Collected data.
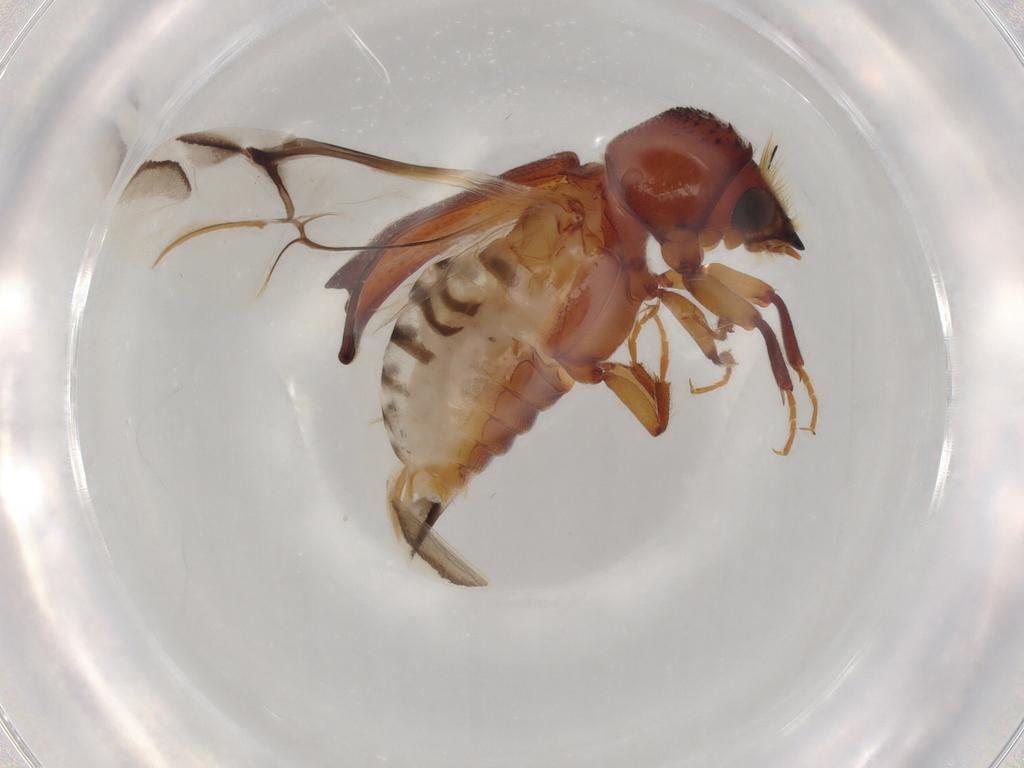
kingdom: Animalia
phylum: Arthropoda
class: Insecta
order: Coleoptera
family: Bostrichidae
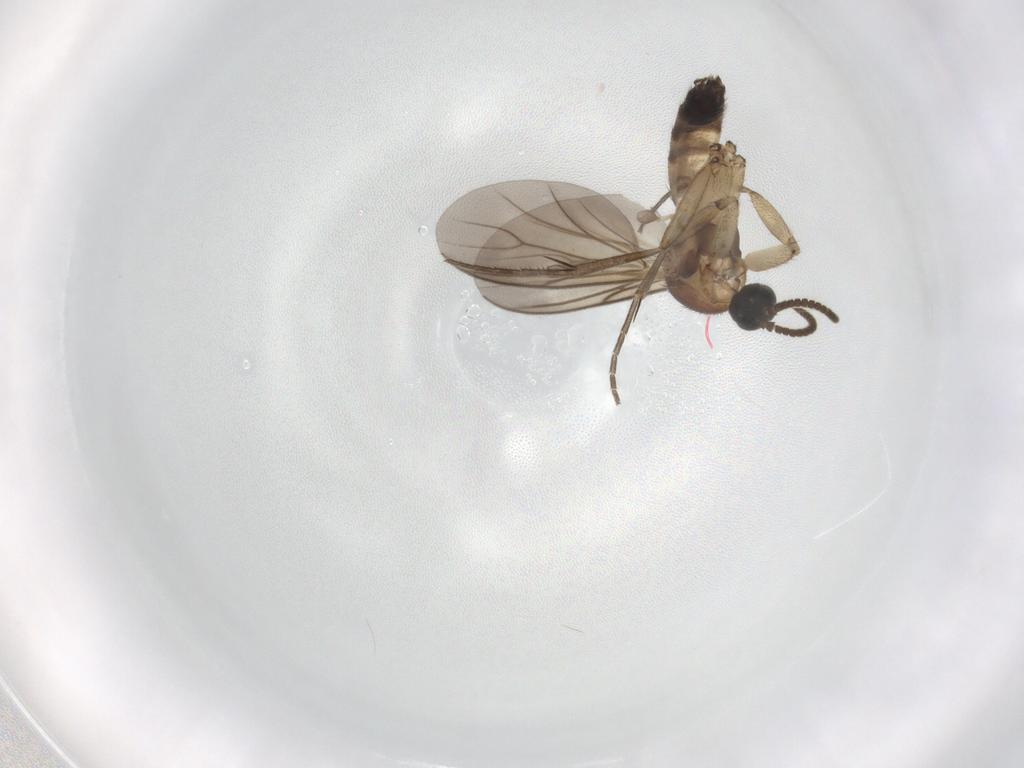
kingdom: Animalia
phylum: Arthropoda
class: Insecta
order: Diptera
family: Mycetophilidae
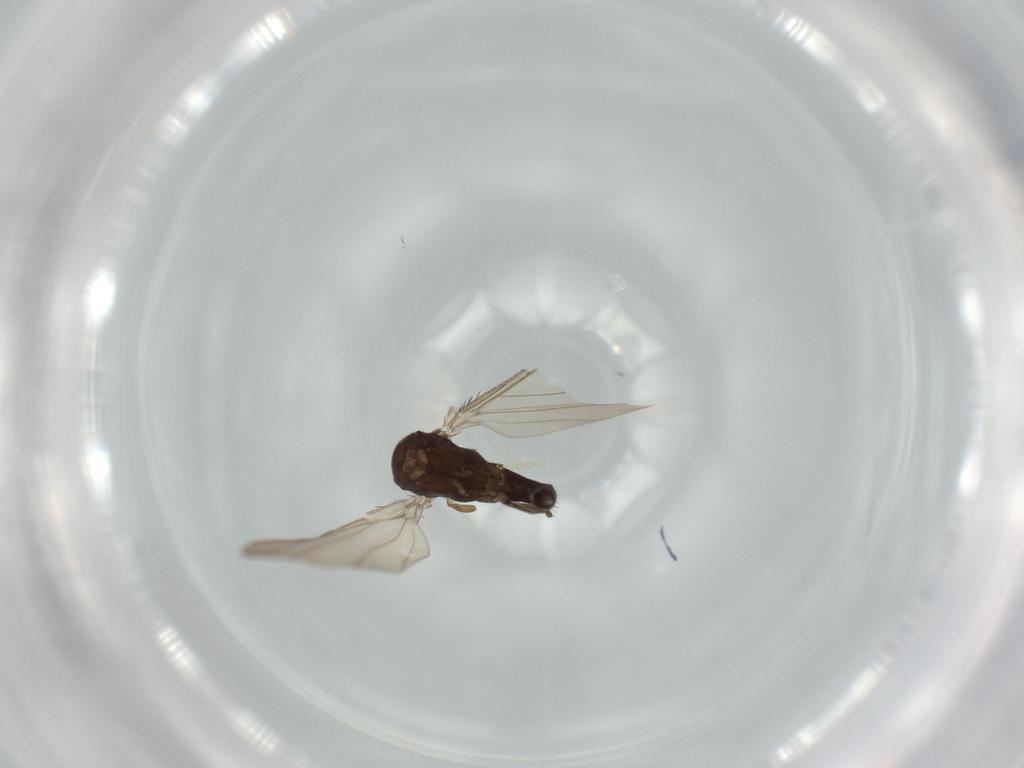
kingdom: Animalia
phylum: Arthropoda
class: Insecta
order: Diptera
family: Phoridae
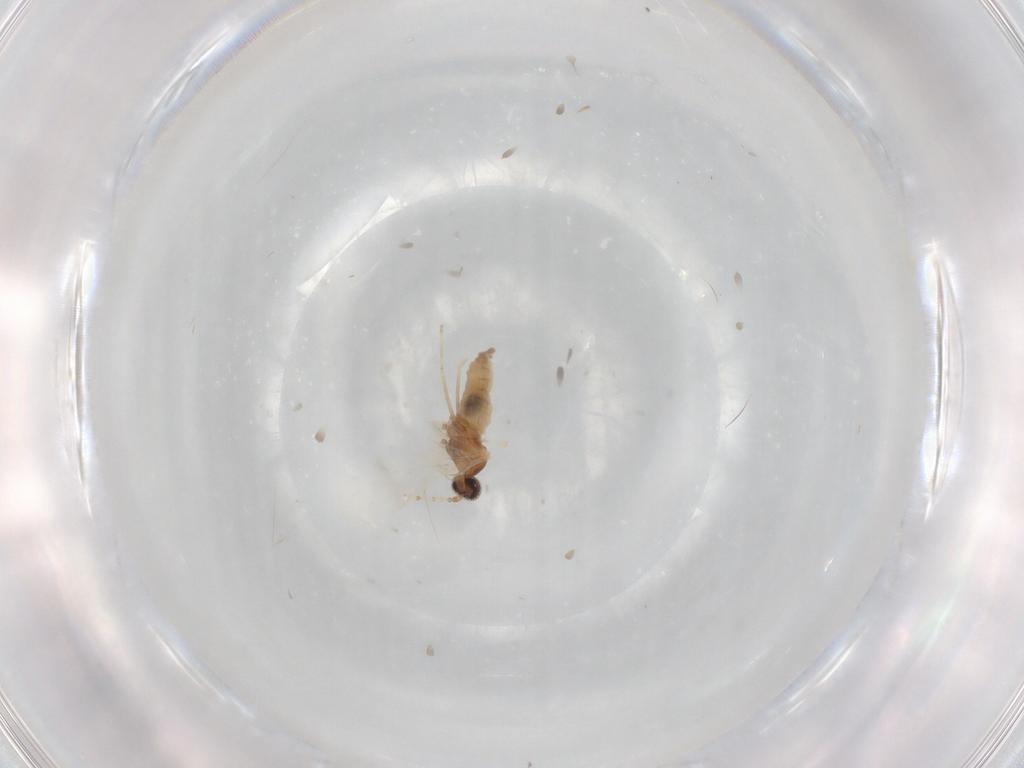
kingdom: Animalia
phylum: Arthropoda
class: Insecta
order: Diptera
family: Cecidomyiidae
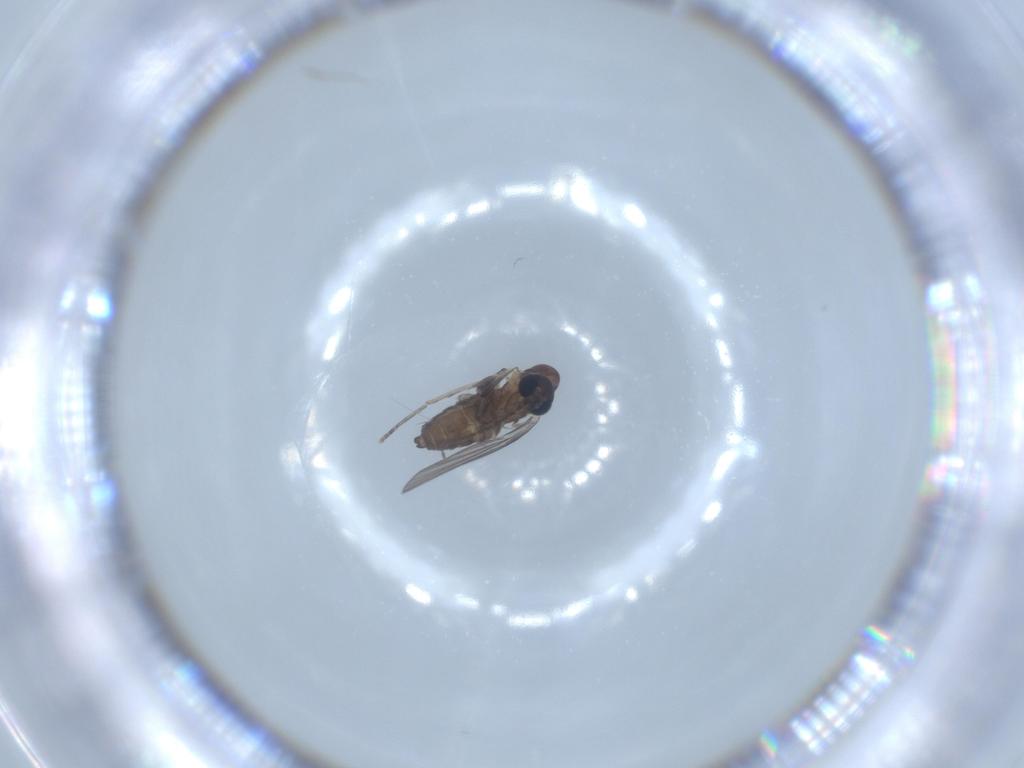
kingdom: Animalia
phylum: Arthropoda
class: Insecta
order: Diptera
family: Psychodidae
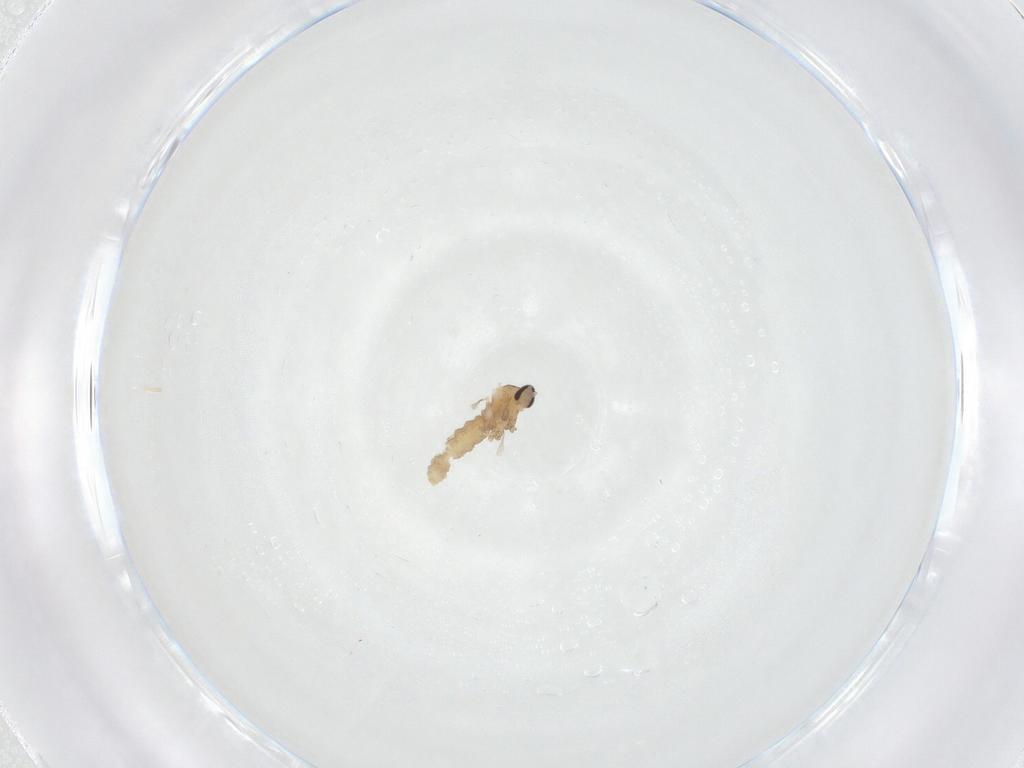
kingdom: Animalia
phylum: Arthropoda
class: Insecta
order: Diptera
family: Cecidomyiidae
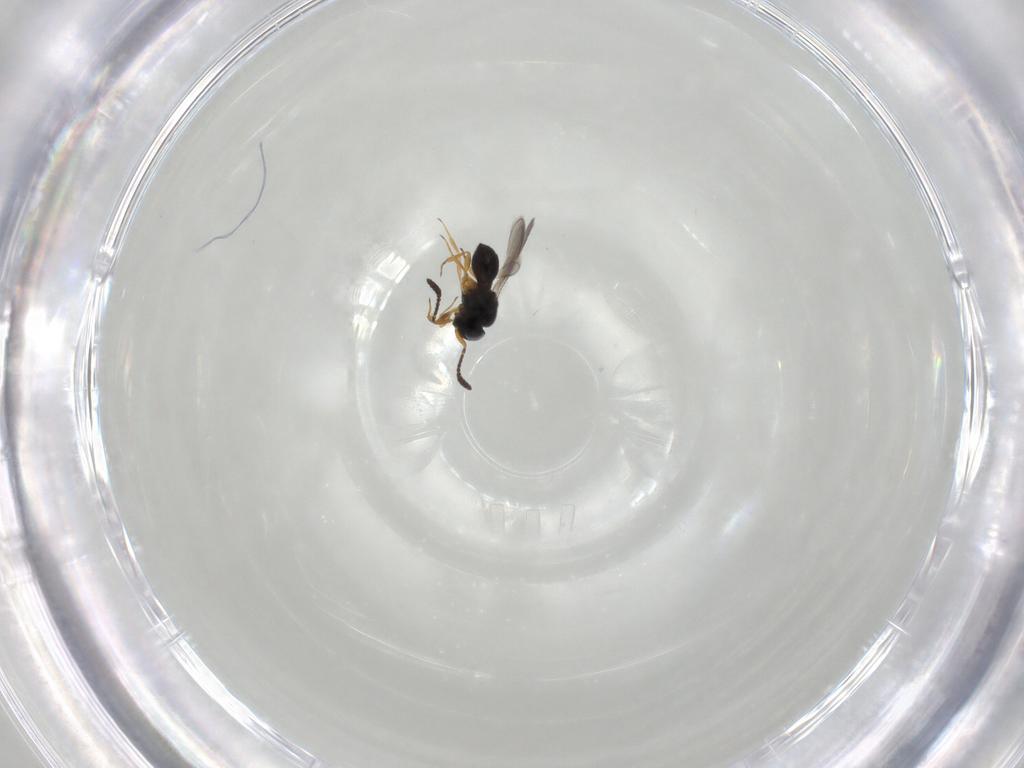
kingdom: Animalia
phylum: Arthropoda
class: Insecta
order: Hymenoptera
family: Scelionidae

What is asked. Repeat every line of the listing above word for word, leaving out the pictures.

Response.
kingdom: Animalia
phylum: Arthropoda
class: Insecta
order: Coleoptera
family: Bostrichidae
kingdom: Animalia
phylum: Arthropoda
class: Insecta
order: Diptera
family: Mycetophilidae
kingdom: Animalia
phylum: Arthropoda
class: Insecta
order: Diptera
family: Phoridae
kingdom: Animalia
phylum: Arthropoda
class: Insecta
order: Diptera
family: Cecidomyiidae
kingdom: Animalia
phylum: Arthropoda
class: Insecta
order: Diptera
family: Psychodidae
kingdom: Animalia
phylum: Arthropoda
class: Insecta
order: Diptera
family: Cecidomyiidae
kingdom: Animalia
phylum: Arthropoda
class: Insecta
order: Hymenoptera
family: Scelionidae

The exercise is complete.